April 27, 2017
A dean at a Chester County high school was placed on administrative leave after video surfaced this week of a heated exchange with pro-life demonstrators on campus.
The Downingtown Area School District confirmed Thursday an investigation is underway into the confrontation after classes ended at STEM Academy. The district became aware of the video Wednesday night and called it an "unfortunate situation."
"We do not condone or support the conduct expressed in the video and are deeply disappointed that this incident occurred," the district wrote in a statement. "His conduct does not represent the values of the school district or the respect we expect our employees to show for the civil rights of others."
The incident occurred Friday, April 21 on the sidewalk of the school as students were being dismissed.
According to NBC10, the argument was between Mr. Zach Ruff, the school's dean of academics, and teenaged members of Project Frontlines, a Christian activist network. Ruff appeared to be directing traffic when he engaged in a shouting match with teenagers displaying pro-life signs.
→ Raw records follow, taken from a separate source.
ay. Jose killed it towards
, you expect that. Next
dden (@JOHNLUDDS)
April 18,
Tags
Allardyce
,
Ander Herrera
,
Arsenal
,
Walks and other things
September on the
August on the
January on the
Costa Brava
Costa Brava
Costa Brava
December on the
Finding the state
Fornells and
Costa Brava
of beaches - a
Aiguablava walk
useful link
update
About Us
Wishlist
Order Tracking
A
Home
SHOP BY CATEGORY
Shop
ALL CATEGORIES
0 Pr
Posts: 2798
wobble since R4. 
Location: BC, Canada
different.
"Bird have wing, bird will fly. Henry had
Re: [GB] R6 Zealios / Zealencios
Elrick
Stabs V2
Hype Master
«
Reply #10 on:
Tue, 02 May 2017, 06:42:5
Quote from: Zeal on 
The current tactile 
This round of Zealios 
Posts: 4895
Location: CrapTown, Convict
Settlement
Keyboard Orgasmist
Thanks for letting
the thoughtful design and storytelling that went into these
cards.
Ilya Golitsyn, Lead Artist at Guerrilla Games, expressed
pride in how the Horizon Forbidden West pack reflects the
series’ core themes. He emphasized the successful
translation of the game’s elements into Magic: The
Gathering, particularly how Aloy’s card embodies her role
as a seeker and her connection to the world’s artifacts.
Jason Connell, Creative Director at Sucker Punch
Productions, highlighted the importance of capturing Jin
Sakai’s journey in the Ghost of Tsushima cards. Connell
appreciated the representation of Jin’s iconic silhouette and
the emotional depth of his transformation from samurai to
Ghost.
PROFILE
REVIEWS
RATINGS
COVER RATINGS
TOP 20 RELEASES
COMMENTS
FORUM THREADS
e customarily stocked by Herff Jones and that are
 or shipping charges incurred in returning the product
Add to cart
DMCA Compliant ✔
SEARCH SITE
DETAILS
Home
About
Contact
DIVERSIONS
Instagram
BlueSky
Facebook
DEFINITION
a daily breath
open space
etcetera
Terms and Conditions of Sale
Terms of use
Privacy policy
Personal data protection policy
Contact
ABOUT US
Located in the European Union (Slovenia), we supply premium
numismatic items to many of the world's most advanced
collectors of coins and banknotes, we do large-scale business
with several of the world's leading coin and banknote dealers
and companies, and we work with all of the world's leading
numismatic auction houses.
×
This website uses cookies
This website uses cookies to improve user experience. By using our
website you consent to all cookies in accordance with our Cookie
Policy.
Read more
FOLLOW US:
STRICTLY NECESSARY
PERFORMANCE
WARNING: The video contains explicit language.
Social media users, who claimed to witness the confrontation, commented that the demonstrators were displaying graphic signs with photographs of aborted fetuses. However, the 18-minute video, which begins with Ruff approaching the teens, shows the group remained on the sidewalk and did not disrupt traffic. No footage is currently available to show what happened before Ruff confronted the group.
Comments on the district's Facebook page defended Ruff's actions and questioned why the demonstrators were allowed to be so close to the school building.
"This has now become a personnel matter and we must follow the policies and procedures that we have in place concerning staff issues. We truly apologize to all for the actions of this employee," the district's statement concluded.
According to the school's website, Ruff has been a teacher of 10 years at the STEM Academy is currently working on his Doctoral dissertation at Drexel University.